Cette flambée, conjuguée à une inflation persistante sur les hébergements et les transports, pousse les Français à repenser leurs vacances. Selon les données de Vélo & Territoires, plus de 9 millions de séjours cyclistes sont enregistrés chaque année en France. Un chiffre en hausse constante depuis 2020.
Aussi, face à cette conjoncture morose, les acteurs du secteur anticipent une nouvelle progression pour l’été 2026. Les ventes de vélos à assistance électrique (VAE) continuent malgré un tassement des ventes de progresser, et les plateformes de location enregistrent déjà une hausse des réservations de 15 % par rapport à 2025. Le vélo séduit par son coût maîtrisé, sa flexibilité et son ancrage dans une logique de tourisme local et bas carbone.
Le vélo s’impose comme un symbole du renouveau des vacances familiales en France. Face à la hausse des prix des carburants et à la recherche d’expériences plus simples et durables, de plus en plus de foyers troquent la voiture pour la bicyclette.
Quant à l’Auvergne–Rhône-Alpes, avec la ViaRhôna et la Dolce Via, la région mise sur la diversification de son offre et sur le tourisme de pleine nature alors que la Nouvelle-Aquitaine, forte de la Vélodyssée et de la Scandibérique, profite quant à elle, d’une fréquentation en hausse de 60 % depuis 2018
Loin des grands itinéraires balisés et des destinations saturées, certaines régions françaises offrent un terrain d’exploration idéal pour les amateurs de vélo en quête d’authenticité. L’Aveyron par exemple, avec ses causses, ses gorges et ses villages perchés, propose des routes sinueuses et peu fréquentées où chaque virage dévoile un panorama spectaculaire.
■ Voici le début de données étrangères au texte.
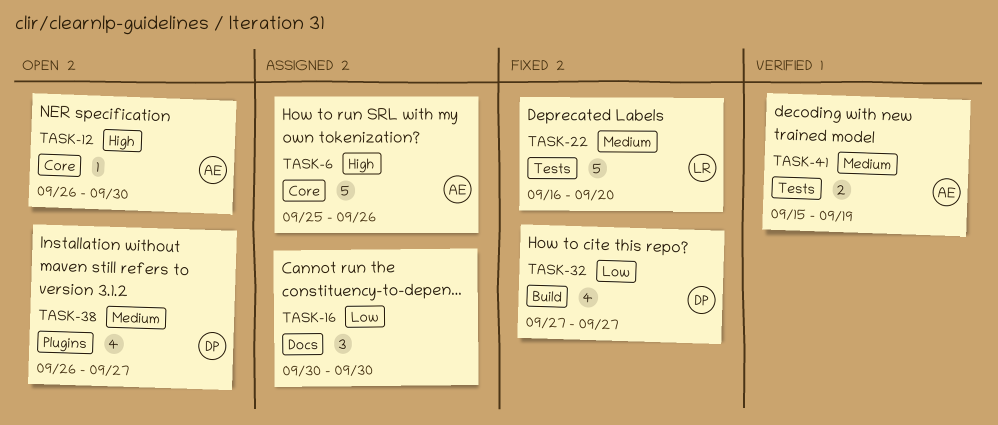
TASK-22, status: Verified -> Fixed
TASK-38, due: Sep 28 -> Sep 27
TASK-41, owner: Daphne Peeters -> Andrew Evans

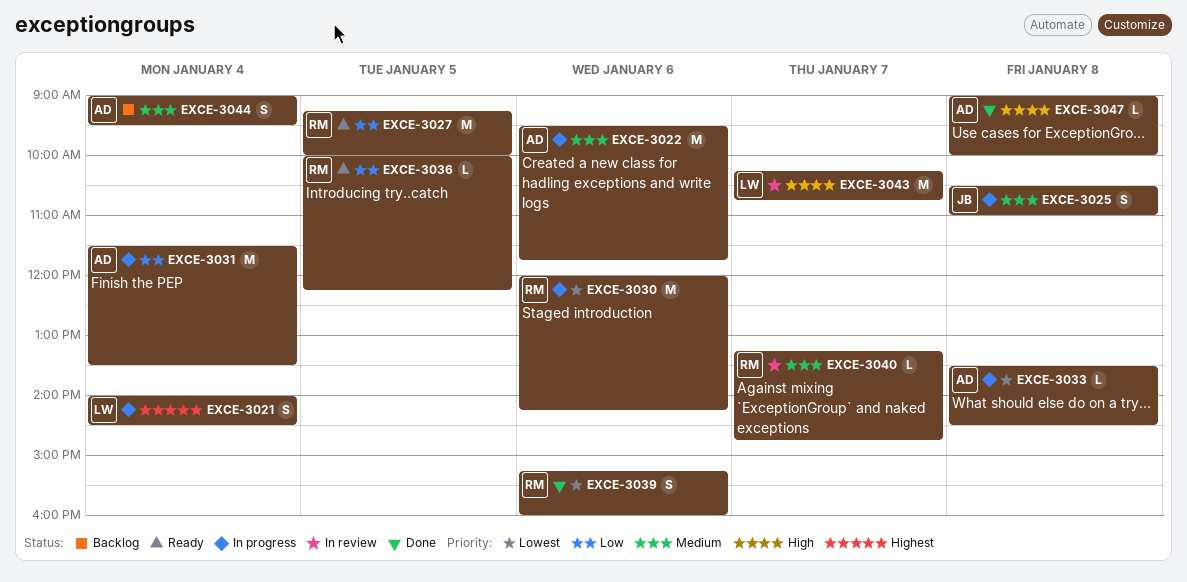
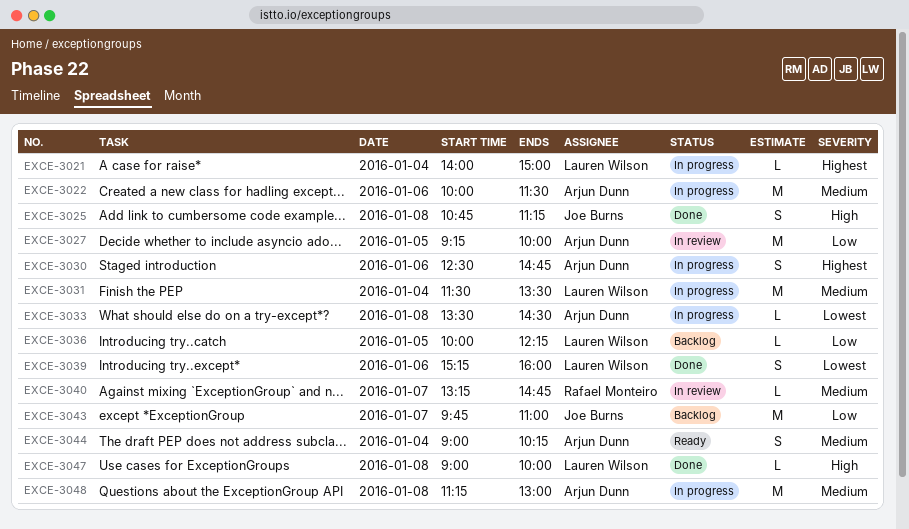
EXCE-3021, estimate: S -> L
EXCE-3021, ends: 14:30 -> 15:00
EXCE-3022, begins: 09:30 -> 10:00
EXCE-3022, ends: 11:45 -> 11:30
EXCE-3025, status: In progress -> Done
EXCE-3025, priority: Medium -> High
EXCE-3025, begins: 10:30 -> 10:45
EXCE-3025, ends: 11:00 -> 11:15
EXCE-3027, status: Ready -> In review
EXCE-3027, owner: Rafael Monteiro -> Arjun Dunn
EXCE-3030, owner: Rafael Monteiro -> Arjun Dunn
EXCE-3030, priority: Lowest -> Highest
EXCE-3030, estimate: M -> S
EXCE-3030, begins: 12:00 -> 12:30
EXCE-3030, ends: 14:15 -> 14:45
EXCE-3031, owner: Arjun Dunn -> Lauren Wilson
EXCE-3031, priority: Low -> Medium
EXCE-3036, status: Ready -> Backlog
EXCE-3036, owner: Rafael Monteiro -> Lauren Wilson
EXCE-3039, owner: Rafael Monteiro -> Lauren Wilson
EXCE-3043, status: In review -> Backlog
EXCE-3043, owner: Lauren Wilson -> Joe Burns
EXCE-3043, priority: High -> Low
EXCE-3043, begins: 10:15 -> 09:45
EXCE-3043, ends: 10:45 -> 11:00
EXCE-3044, status: Backlog -> Ready
EXCE-3044, ends: 09:30 -> 10:15
EXCE-3047, owner: Arjun Dunn -> Lauren Wilson
EXCE-3048: none -> present

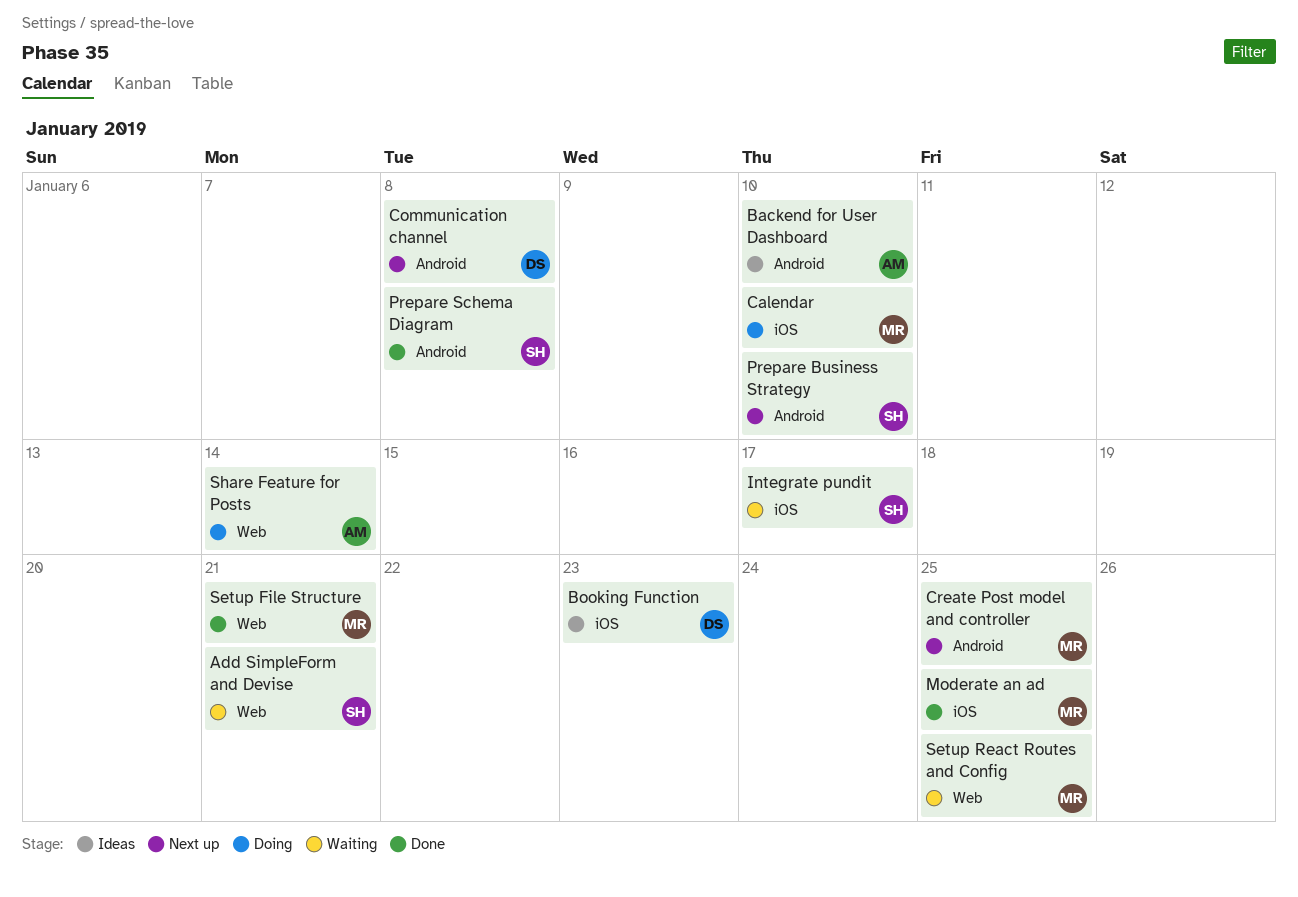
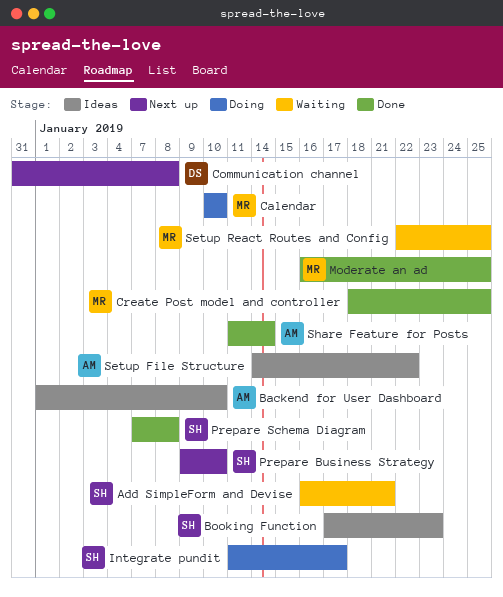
Booking Function, owner: DS -> SH
Create Post model and controller, status: Next up -> Done
Integrate pundit, status: Waiting -> Doing
Setup File Structure, status: Done -> Ideas
Setup File Structure, owner: MR -> AM
Setup File Structure, due: Jan 21 -> Jan 22
Share Feature for Posts, status: Doing -> Done

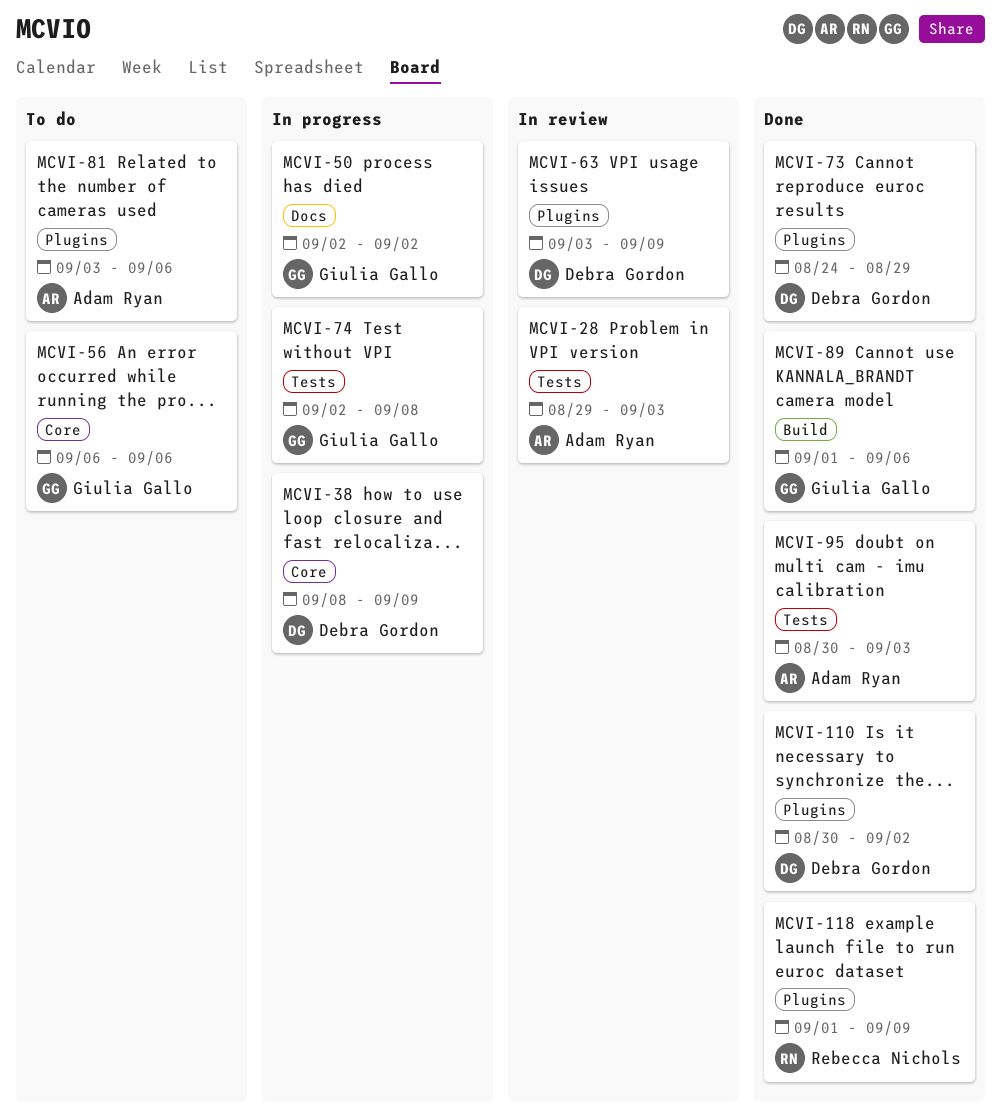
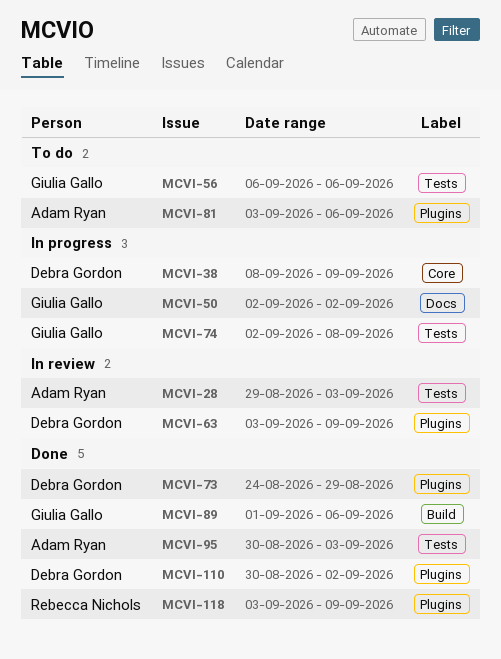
MCVI-56, label: Core -> Tests
MCVI-118, start: Sep 1 -> Sep 3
De leur côté, la Creuse et le Limousin séduisent par leurs paysages vallonnés, leurs forêts profondes et leurs lacs paisibles, parfaits pour un cyclotourisme contemplatif. Ces territoires, encore préservés du tourisme de masse, conjuguent nature brute, patrimoine rural et accueil chaleureux. Nous l'avons testé !
Ici, le vélo devient vraiment un moyen de renouer avec une France intime et secrète, celle des petites routes, des marchés de village et des haltes improvisées au bord d’une rivière. Un dépaysement garanti, sans quitter l’Hexagone. Bref, une autre façon de vivre ses vacances. De faire l'éloge à la lenteur...
Le tourisme à vélo génère déjà plus de 5 milliards d’euros de retombées économiques annuelles en France. Une mane providentielle que les responsables du tourisme et les élus régionaux chouchoutent par dessus tout. Les hébergements labellisés « Accueil Vélo », les loueurs et les restaurateurs de proximité bénéficient eux aussi directement de cette dynamique.
Au-delà du simple moyen de transport, le vélotourisme incarne une nouvelle philosophie des vacances : plus lentes, plus proches, plus conscientes. Un art de voyager ensemble, au grand air, à la vitesse du paysage.
Aussi, dans un contexte de ralentissement du tourisme international, les collectivités locales voient dans le cyclotourisme un outil de résilience économique et écologique. Pour elles, "La crise énergétique agit comme un accélérateur de tendances [...] Le vélo, longtemps perçu comme un loisir de niche, s’impose désormais comme une composante stratégique du tourisme français. Il ne faut pas passer à côté."
Si la météo estivale reste clémente, l’été 2026 pourrait donc consacrer le vélo comme le mode de déplacement roi des vacances, symbole d’un tourisme plus sobre, local et résilient. Il serait bien naïf d'ignorer que le vélo devient incontestablement un vecteur de lien intergénérationnel.